Correlation of the enzyme activities of Bacillus stearothermophilus lactate dehydrogenase on three substrates with the results of molecular dynamics/energy minimization conformational searching

Current methods for reengineering enzyme substrate specificities rely heavily on the use of static x-ray crystallographic models. In this article we detail the use of a molecular mechanics approach for suggesting regions of Bacillus stearothermophilus Llactate dehydrogenase (EC 1.1.1.27) involved in substrate specificity, and hence areas of interest for protein engineers.

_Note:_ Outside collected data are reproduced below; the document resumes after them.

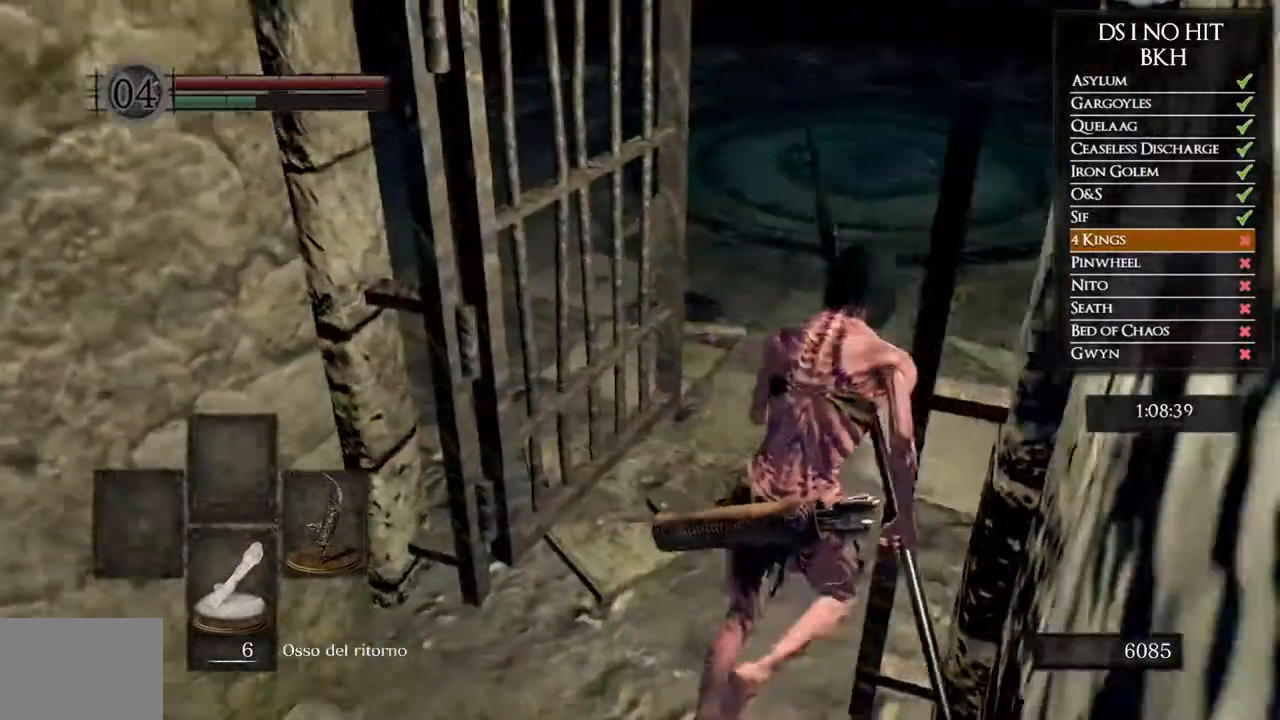
{"buttons": ["B"], "left_stick": "up", "right_stick": "center", "events": [[217, "left_stick", "up"]]}
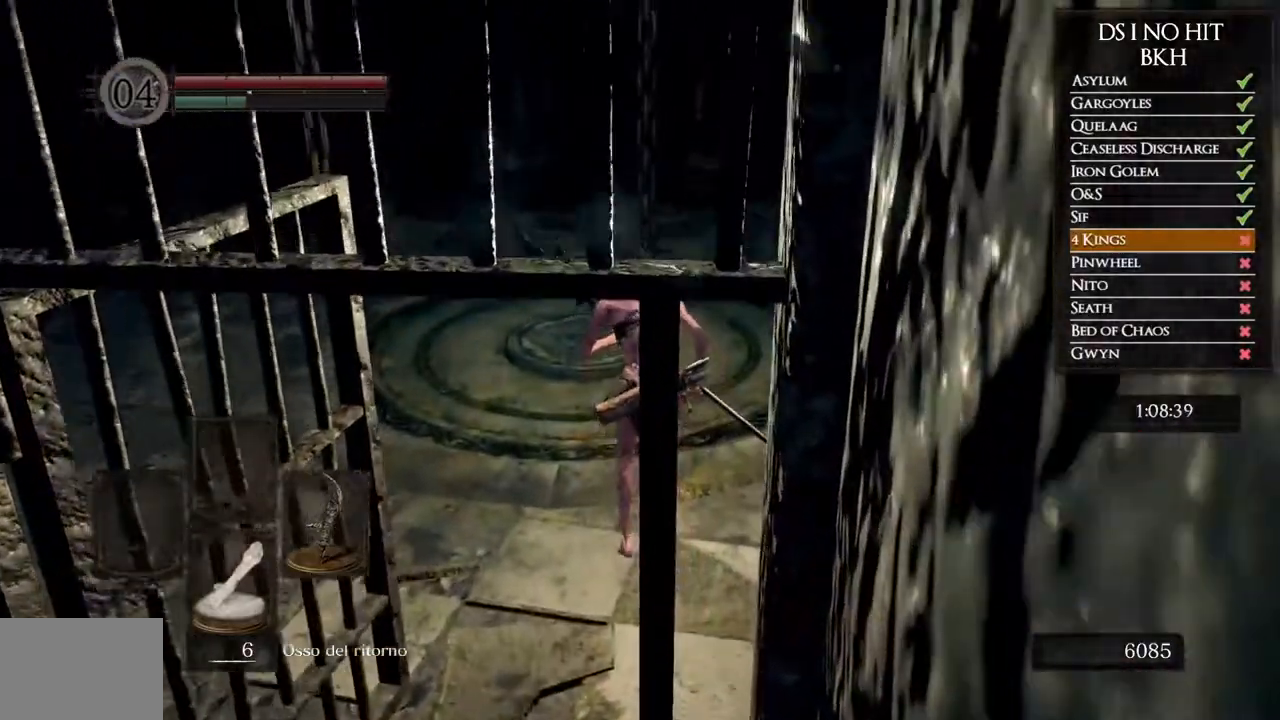
{"buttons": [], "left_stick": "up", "right_stick": "center", "events": [[450, "B", "up"]]}
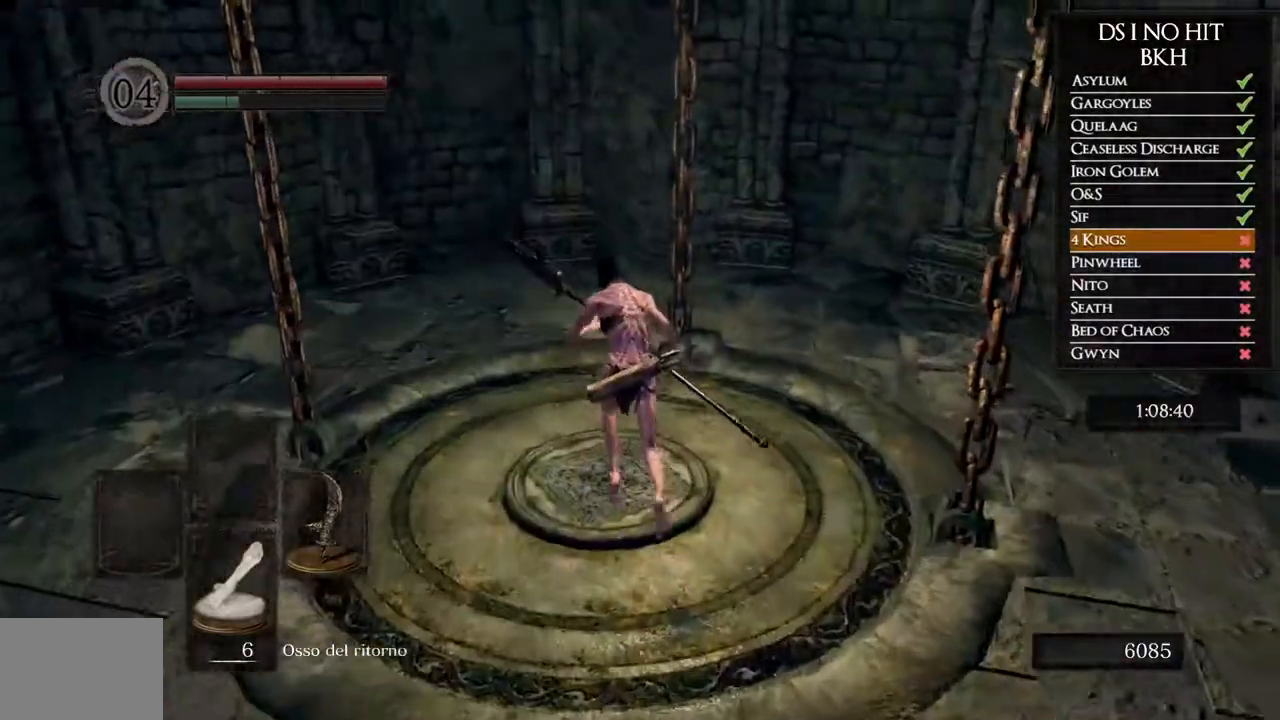
{"buttons": [], "left_stick": "center", "right_stick": "center", "events": [[50, "START", "down"], [67, "left_stick", "center"], [167, "START", "up"], [250, "A", "down"], [333, "A", "up"], [383, "DPAD_UP", "down"], [433, "DPAD_UP", "up"]]}
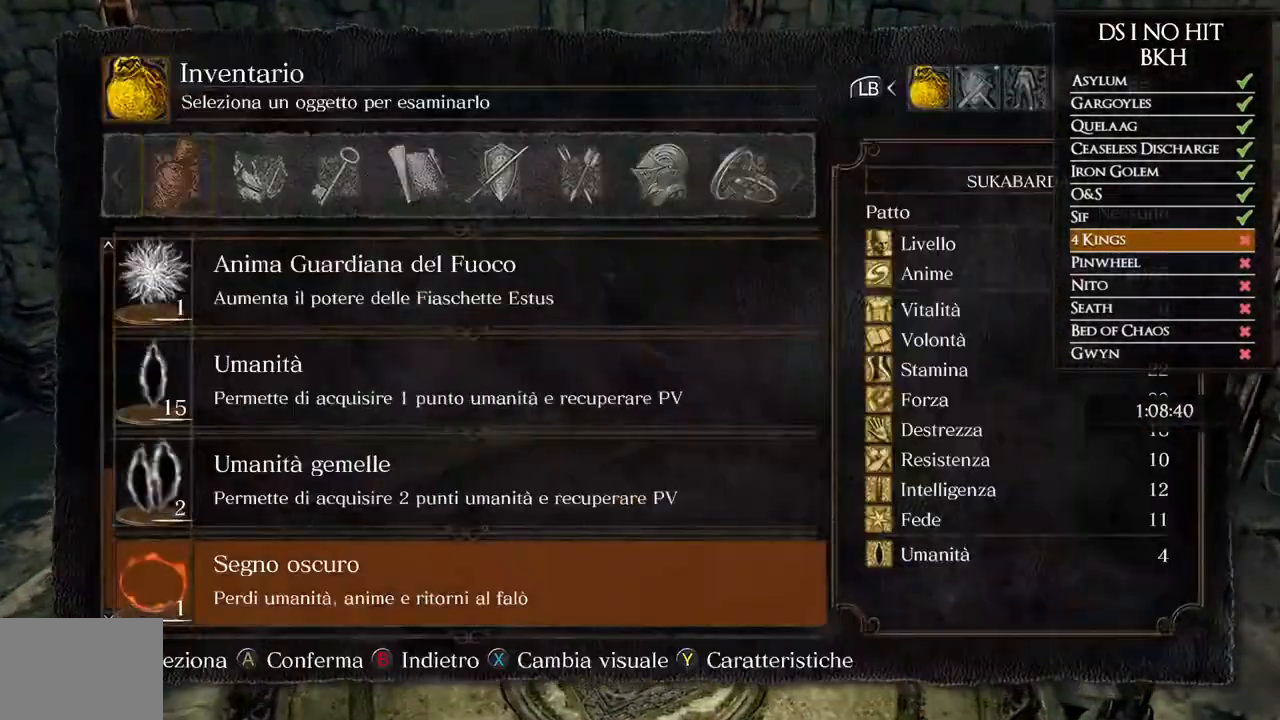
{"buttons": [], "left_stick": "center", "right_stick": "center", "events": [[17, "DPAD_UP", "down"], [67, "DPAD_UP", "up"], [150, "DPAD_UP", "down"], [200, "DPAD_UP", "up"], [283, "DPAD_UP", "down"], [317, "DPAD_UP", "up"], [383, "DPAD_UP", "down"], [433, "DPAD_UP", "up"]]}
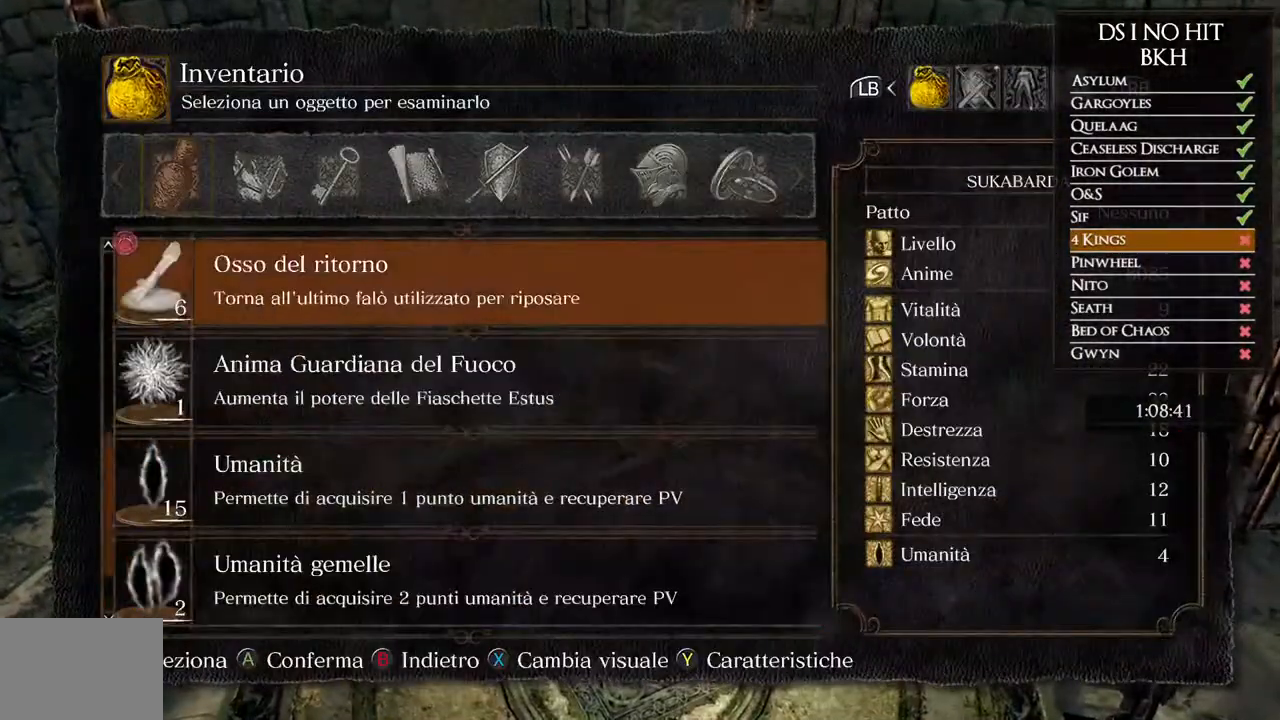
{"buttons": ["A"], "left_stick": "center", "right_stick": "center", "events": [[17, "DPAD_UP", "down"], [67, "DPAD_UP", "up"], [133, "DPAD_UP", "down"], [200, "DPAD_UP", "up"], [283, "B", "down"], [383, "B", "up"], [417, "DPAD_RIGHT", "down"], [483, "A", "down"], [500, "DPAD_RIGHT", "up"]]}
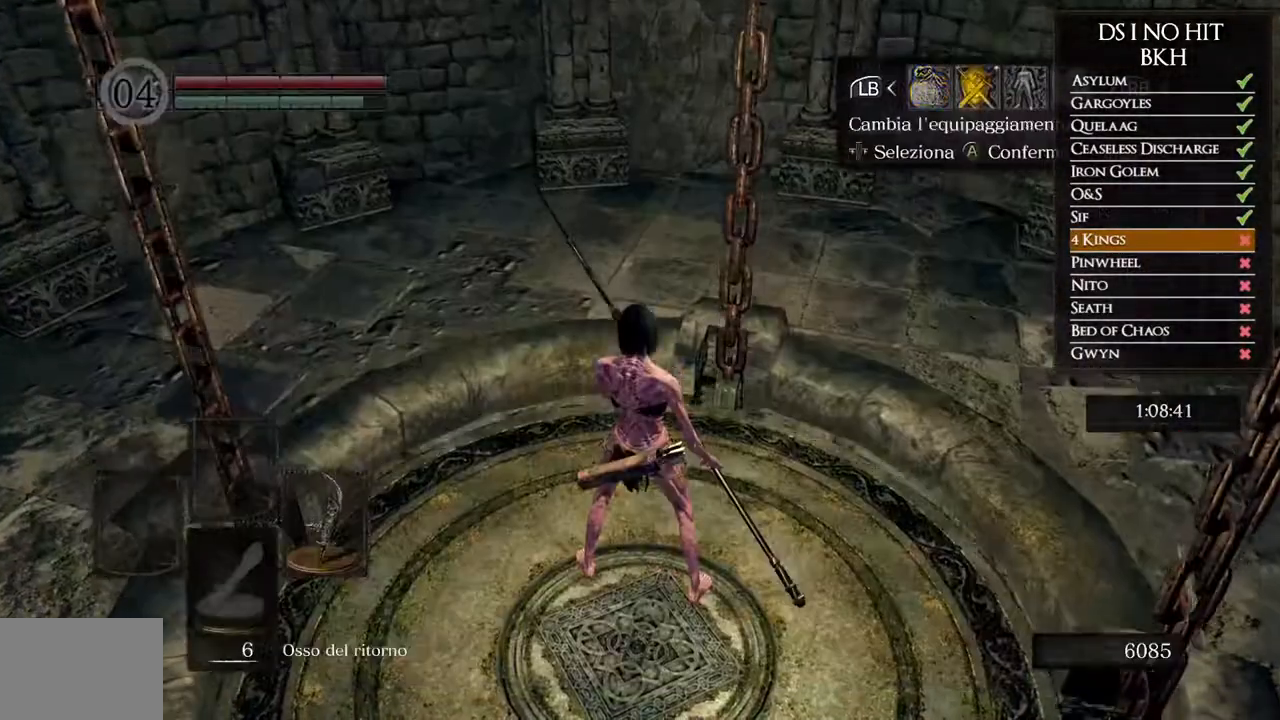
{"buttons": ["DPAD_RIGHT"], "left_stick": "center", "right_stick": "center", "events": [[50, "A", "up"], [83, "DPAD_RIGHT", "down"], [150, "DPAD_RIGHT", "up"], [233, "DPAD_RIGHT", "down"], [300, "DPAD_RIGHT", "up"], [367, "DPAD_RIGHT", "down"], [433, "DPAD_RIGHT", "up"], [500, "DPAD_RIGHT", "down"]]}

The approach combines molecular dynamics with energy minimization (MD/EM) to search the conformational space available to a 15-Å sphere of the ternary complex centered on the catalytic histidine. The search is carried out by calculating a 30-ps dynamics trajectory at 300 K and minimizing structures at 1-ps intervals. The protocol has been performed on 14 systems containing different combinations of substrate and mutant /wt LDH. In order to discover which interactions are important in defining substrate specificity, eight conformational parameters representing substrate-active site interactions were measured in each of the 420 minimized structures. These parameters were then compared to the measured catalytic activity of the proteinsubstrate combinations. These comparisons show that arginine 109 orientation is a major determining factor in LDH specificity. Using this methodolgy it is possible to estimate the catalytic activity of proteins of varied sequence by computer simulation before synthesis. Proteins 29:228-239, 1997.